> [Work item]:
Answer these questions from the passage on zingerone:
1. What percentage of ginger extract does zingerone make up?
2. Which three factors make zingerone susceptible to degradation?
3. What method does the passage name as a feasible way to encapsulate zingerone?

Ginger (Zingiber officinale Roscoe) is a herbaceous plant that is commonly used as a spice around the globe (Gao et al., 2022). Zingerone (4- (4-hydroxy-3-methoxyphenyl)-2-butanone), a major phytochemical compound in ginger extract (9.25%), has been reported to exhibit antioxidant, anti-inflammatory, anti-atherosclerotic and anti-cancer activities (Amin et al., 2021; Elshopakey et al., 2022; Rashid et al., 2021; Wali et al., 2020). However, due to its susceptibility to oxygen, light, and high temperatures, zingerone is prone to degradation, which could impair its bioactivity and limit its use as a bioactive ingredient in food products (Su et al., 2019). As a result, encapsulating zingerone through peptide self-assembly can be a feasible strategy. It has been shown that the interaction between proteins and polyphenols can somewhat exert an impact on the biological function of polyphenols (Fu, Liu, & Soladoye, 2021). Even though several existing studies have mainly emphasized the interaction between proteins and polyphenols (Ma & Zhao, 2019), there is a dearth of studies focusing on protein hydrolysates/peptides.

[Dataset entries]

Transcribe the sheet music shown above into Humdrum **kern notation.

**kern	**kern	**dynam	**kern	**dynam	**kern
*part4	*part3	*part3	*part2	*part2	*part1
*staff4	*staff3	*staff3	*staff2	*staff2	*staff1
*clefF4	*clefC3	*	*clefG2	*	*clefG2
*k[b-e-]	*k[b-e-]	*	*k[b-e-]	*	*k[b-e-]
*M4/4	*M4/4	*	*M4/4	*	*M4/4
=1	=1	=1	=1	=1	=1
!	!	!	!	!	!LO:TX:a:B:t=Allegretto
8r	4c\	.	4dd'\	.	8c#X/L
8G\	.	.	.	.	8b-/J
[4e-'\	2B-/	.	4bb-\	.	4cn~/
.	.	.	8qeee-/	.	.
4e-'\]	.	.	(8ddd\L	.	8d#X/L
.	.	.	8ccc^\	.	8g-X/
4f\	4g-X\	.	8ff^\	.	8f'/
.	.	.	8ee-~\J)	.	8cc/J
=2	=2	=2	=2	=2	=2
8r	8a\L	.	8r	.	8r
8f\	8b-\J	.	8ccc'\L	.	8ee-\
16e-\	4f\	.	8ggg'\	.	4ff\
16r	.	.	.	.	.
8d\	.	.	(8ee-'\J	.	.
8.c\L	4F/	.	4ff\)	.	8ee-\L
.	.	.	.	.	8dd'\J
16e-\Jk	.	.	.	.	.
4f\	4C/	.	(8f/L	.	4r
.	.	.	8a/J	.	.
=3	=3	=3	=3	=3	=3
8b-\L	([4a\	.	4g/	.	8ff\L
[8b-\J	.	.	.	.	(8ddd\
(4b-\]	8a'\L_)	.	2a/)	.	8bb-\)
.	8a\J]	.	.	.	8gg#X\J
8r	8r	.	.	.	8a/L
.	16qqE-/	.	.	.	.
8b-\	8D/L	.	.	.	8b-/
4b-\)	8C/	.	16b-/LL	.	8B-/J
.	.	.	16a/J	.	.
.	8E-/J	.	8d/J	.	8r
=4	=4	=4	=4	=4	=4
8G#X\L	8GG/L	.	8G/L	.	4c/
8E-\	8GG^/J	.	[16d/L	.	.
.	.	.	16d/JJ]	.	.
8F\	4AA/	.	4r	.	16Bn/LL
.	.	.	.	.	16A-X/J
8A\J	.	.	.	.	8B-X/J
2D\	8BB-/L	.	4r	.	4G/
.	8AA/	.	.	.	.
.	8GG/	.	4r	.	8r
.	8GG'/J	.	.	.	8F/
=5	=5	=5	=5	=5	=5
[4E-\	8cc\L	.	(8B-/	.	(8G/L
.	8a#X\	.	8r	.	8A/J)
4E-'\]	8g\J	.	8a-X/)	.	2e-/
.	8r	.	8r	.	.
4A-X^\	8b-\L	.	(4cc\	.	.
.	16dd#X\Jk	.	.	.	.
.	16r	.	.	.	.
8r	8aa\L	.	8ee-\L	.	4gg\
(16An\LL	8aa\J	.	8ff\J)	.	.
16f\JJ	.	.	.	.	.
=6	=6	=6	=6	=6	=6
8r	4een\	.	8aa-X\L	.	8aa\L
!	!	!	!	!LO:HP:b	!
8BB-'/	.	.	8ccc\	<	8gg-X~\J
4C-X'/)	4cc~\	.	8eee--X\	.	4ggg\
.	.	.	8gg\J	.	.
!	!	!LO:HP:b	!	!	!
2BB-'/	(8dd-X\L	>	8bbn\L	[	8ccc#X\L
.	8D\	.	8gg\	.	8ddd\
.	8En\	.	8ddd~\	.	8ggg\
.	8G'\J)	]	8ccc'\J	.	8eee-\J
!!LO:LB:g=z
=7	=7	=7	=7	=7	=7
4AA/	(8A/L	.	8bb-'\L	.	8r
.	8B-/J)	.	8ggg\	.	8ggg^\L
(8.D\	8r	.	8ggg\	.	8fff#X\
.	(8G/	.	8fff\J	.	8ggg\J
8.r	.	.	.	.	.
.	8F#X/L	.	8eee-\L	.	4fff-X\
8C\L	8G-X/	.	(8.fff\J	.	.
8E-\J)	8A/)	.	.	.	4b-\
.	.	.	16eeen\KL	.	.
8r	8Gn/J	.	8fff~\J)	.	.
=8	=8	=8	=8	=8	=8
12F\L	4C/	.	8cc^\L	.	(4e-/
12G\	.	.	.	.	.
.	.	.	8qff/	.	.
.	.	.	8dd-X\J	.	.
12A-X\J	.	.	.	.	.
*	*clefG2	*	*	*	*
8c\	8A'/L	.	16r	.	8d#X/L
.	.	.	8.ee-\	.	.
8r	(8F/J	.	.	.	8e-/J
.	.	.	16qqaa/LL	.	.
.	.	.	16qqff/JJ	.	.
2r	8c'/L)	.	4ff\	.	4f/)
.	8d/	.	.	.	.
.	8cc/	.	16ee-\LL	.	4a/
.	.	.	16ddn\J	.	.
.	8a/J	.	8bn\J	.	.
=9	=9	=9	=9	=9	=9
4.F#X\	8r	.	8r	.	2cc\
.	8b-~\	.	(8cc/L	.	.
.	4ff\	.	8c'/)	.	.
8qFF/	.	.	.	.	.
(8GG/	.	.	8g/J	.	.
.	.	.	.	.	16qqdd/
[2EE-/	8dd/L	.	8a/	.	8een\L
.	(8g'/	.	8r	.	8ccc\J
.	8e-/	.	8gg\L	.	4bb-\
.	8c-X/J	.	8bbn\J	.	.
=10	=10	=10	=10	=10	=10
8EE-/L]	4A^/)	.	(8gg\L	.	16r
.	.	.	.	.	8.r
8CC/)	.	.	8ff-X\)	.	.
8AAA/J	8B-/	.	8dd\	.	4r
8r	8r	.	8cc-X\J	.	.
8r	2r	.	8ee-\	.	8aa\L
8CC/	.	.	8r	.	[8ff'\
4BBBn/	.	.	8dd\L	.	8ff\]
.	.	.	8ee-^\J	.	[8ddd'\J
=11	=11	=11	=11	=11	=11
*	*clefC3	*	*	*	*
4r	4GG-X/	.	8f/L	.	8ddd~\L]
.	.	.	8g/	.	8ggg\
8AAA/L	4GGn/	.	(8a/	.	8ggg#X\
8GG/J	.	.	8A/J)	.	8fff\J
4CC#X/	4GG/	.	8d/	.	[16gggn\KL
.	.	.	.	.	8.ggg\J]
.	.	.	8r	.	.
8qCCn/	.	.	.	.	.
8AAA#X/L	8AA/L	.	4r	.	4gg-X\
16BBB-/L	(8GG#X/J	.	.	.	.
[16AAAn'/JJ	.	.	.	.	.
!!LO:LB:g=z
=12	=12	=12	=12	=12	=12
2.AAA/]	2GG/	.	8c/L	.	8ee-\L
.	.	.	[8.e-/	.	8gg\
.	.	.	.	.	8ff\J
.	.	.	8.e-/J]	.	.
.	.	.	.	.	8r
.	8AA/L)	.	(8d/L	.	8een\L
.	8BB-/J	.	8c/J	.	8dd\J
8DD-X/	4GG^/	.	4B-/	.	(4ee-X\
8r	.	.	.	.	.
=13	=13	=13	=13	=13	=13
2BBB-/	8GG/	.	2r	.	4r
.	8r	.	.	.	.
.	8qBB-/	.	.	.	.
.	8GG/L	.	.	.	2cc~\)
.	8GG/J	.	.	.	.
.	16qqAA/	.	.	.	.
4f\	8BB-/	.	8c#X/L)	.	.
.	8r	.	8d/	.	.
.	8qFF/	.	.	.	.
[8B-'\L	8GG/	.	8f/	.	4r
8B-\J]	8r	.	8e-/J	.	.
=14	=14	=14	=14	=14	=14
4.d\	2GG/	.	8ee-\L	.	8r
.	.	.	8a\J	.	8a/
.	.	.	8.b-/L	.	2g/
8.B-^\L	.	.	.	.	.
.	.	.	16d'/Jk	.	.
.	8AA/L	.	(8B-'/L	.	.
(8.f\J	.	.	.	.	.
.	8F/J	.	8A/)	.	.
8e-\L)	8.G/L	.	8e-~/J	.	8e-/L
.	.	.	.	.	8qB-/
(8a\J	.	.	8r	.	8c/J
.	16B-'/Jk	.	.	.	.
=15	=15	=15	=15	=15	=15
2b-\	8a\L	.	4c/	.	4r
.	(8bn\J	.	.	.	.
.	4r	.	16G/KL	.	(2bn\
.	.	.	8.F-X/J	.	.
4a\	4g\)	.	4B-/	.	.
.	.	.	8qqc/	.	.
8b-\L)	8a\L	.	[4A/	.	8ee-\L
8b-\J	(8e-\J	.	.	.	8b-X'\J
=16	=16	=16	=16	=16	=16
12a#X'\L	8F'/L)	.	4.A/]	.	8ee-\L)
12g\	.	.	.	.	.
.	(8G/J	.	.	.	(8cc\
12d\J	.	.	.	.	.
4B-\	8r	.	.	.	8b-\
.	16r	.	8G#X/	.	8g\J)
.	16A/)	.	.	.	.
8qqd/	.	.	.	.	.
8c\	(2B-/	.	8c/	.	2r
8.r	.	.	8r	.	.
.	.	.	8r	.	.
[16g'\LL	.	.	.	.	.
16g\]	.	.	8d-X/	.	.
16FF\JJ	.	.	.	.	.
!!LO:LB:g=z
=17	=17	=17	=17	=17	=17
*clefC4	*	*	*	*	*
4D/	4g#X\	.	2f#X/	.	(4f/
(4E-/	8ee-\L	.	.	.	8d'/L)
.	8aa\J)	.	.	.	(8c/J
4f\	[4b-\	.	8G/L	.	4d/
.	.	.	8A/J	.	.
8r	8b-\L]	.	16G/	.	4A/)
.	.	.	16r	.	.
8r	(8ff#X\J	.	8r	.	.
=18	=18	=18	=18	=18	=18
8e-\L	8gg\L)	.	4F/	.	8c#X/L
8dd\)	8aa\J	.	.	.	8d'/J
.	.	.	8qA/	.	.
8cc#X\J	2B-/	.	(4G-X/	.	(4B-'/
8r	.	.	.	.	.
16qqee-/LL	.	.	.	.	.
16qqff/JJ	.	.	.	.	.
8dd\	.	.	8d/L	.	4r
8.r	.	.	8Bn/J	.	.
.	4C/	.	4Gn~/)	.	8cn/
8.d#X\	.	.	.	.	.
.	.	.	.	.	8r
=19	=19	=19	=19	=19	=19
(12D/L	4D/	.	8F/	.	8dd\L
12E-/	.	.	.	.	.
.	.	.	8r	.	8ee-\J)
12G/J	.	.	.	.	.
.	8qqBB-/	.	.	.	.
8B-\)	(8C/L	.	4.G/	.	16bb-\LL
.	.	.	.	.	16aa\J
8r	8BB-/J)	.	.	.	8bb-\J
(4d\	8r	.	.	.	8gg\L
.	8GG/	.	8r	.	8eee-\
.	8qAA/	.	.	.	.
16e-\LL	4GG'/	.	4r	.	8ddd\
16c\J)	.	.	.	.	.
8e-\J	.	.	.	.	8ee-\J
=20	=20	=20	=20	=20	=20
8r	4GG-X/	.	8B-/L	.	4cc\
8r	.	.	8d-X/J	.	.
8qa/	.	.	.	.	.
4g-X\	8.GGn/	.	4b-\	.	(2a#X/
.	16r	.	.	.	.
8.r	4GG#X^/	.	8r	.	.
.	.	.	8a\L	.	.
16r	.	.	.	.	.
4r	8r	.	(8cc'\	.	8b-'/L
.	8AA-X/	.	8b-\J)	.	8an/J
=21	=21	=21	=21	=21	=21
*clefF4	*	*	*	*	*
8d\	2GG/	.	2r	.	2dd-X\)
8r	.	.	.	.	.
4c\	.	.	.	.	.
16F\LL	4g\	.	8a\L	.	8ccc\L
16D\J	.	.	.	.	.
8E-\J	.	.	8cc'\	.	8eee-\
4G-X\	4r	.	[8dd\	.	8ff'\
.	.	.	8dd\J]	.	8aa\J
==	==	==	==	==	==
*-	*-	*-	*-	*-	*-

> [Reply]:
1. 9.25%
2. Oxygen, light, and high temperatures
3. Peptide self-assembly